World-Model-Augmented Web Agents with Action Correction
Zhouzhou Shen, Xueyu Hu, Xiyun Li, Tianqing Fang, Juncheng Li, Shengyu Zhang
TL;DR
World-Model–Augmented Web Agents with Action Correction (WAC) tackles two core problems in web automation: cognitive isolation from single-model reasoning and lack of explicit pre-execution risk checks. It introduces a two-stage framework where a world model acts as an environment expert to guide action generation on demand, and a world-model-centered deduction chain simulates outcomes and provides feedback-driven refinements before any action execution. Empirical results on VisualWebArena and Online-Mind2Web show WAC delivering consistent improvements over ReAct and WebDreamer, including cross-model generalization; ablations confirm the distinct value of collaborative generation and feedback-based refinement.

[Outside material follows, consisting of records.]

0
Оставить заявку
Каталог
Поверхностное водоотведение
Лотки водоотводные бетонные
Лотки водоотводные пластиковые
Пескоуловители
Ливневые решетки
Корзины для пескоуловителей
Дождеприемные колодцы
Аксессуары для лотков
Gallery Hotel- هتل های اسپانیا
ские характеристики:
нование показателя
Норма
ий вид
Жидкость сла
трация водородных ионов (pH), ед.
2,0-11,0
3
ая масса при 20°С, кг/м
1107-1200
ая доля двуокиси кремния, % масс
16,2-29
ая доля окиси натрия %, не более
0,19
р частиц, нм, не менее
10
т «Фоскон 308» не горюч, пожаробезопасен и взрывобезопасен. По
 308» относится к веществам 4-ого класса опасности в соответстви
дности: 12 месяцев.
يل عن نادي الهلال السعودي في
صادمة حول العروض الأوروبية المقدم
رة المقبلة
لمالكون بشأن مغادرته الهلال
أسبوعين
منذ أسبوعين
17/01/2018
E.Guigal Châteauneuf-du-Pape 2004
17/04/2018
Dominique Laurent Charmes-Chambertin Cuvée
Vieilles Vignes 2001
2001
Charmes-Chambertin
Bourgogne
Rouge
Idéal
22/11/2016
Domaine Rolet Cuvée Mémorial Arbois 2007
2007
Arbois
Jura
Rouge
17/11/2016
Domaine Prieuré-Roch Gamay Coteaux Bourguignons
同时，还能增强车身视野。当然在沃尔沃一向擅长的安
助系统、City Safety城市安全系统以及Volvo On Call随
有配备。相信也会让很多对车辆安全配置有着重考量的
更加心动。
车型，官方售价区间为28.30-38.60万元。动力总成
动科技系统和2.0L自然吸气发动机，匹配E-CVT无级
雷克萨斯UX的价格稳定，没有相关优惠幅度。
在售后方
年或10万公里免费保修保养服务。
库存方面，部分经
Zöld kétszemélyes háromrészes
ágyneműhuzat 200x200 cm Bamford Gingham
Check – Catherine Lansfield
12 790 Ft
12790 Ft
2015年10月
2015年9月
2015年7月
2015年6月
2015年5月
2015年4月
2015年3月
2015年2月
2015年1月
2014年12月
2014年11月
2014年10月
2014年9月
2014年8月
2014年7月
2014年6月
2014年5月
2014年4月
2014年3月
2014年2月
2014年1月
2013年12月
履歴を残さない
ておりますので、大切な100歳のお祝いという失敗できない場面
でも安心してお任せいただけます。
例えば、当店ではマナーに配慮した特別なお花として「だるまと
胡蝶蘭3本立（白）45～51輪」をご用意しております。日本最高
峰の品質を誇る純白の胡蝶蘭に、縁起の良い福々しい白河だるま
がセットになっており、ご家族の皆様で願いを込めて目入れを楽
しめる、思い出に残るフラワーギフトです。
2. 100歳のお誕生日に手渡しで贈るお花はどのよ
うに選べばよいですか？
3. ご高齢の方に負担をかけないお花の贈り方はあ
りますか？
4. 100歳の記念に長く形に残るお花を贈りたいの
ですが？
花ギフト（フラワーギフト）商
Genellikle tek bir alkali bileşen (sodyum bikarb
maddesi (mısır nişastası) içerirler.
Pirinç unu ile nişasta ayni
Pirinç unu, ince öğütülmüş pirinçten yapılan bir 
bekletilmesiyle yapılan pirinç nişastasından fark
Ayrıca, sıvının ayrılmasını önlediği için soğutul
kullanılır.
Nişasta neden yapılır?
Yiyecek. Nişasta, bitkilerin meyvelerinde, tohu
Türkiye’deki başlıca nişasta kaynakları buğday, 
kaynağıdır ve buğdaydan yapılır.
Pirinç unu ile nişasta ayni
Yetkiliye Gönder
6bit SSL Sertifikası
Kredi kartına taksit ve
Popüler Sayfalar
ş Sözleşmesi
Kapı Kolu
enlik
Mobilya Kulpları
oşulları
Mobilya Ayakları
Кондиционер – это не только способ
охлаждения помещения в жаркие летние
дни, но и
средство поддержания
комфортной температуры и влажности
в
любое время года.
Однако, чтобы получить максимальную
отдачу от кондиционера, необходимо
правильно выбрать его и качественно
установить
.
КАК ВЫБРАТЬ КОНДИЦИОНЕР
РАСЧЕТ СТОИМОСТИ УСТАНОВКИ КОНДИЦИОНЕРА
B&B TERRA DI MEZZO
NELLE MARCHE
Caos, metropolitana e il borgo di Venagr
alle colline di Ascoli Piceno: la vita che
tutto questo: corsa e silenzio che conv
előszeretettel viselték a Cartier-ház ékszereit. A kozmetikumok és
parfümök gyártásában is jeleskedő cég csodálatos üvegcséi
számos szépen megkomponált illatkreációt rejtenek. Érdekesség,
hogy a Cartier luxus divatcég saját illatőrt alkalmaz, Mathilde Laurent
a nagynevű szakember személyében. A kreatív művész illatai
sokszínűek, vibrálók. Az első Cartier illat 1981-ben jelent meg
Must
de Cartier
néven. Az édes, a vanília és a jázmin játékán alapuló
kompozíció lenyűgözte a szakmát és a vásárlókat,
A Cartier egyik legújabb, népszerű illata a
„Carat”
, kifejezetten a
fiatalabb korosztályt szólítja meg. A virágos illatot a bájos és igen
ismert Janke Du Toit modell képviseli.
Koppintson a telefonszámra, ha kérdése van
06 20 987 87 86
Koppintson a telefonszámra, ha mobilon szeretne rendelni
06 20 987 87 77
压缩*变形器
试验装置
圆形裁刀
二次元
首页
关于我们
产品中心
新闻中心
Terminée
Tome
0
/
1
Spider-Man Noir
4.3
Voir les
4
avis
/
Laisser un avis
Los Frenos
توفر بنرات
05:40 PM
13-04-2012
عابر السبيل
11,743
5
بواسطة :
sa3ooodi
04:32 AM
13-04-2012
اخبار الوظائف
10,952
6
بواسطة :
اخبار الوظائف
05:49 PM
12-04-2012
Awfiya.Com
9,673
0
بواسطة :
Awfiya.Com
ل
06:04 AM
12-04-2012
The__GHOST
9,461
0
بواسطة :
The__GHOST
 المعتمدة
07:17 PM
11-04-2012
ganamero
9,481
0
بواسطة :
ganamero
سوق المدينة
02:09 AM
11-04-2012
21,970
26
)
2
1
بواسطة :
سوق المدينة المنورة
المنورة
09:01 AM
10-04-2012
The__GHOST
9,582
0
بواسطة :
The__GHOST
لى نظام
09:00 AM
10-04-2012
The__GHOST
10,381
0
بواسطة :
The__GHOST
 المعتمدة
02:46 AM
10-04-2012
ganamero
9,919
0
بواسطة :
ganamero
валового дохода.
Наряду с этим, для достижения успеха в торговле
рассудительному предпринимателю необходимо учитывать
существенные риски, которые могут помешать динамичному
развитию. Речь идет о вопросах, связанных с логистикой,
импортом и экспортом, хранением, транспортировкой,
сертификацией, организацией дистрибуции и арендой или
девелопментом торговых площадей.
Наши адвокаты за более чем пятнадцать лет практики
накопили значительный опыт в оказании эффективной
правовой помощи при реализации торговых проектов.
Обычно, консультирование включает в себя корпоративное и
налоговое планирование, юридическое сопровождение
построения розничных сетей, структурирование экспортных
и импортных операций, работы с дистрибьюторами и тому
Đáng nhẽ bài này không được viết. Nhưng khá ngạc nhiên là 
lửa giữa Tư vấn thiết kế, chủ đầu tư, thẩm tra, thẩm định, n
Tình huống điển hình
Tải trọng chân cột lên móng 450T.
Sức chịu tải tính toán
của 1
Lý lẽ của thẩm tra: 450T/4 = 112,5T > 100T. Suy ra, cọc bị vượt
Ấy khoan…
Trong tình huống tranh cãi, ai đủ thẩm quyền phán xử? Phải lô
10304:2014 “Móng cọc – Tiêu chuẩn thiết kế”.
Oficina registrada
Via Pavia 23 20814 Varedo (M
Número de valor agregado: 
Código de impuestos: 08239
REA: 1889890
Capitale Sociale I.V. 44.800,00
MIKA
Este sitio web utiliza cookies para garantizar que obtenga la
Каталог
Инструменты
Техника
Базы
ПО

The approach advances robust, risk-aware web automation by tightly integrating environment dynamics into action planning and pre-execution validation, with open-source code planned to foster broader adoption and further research.
Abstract
Web agents based on large language models have demonstrated promising capability in automating web tasks. However, current web agents struggle to reason out sensible actions due to the limitations of predicting environment changes, and might not possess comprehensive awareness of execution risks, prematurely performing risky actions that cause losses and lead to task failure. To address these challenges, we propose WAC, a web agent that integrates model collaboration, consequence simulation, and feedback-driven action refinement. To overcome the cognitive isolation of individual models, we introduce a multi-agent collaboration process that enables an action model to consult a world model as a web-environment expert for strategic guidance; the action model then grounds these suggestions into executable actions, leveraging prior knowledge of environmental state transition dynamics to enhance candidate action proposal. To achieve risk-aware resilient task execution, we introduce a two-stage deduction chain. A world model, specialized in environmental state transitions, simulates action outcomes, which a judge model then scrutinizes to trigger action corrective feedback when necessary. Experiments show that WAC achieves absolute gains of 1.8% on VisualWebArena and 1.3% on Online-Mind2Web.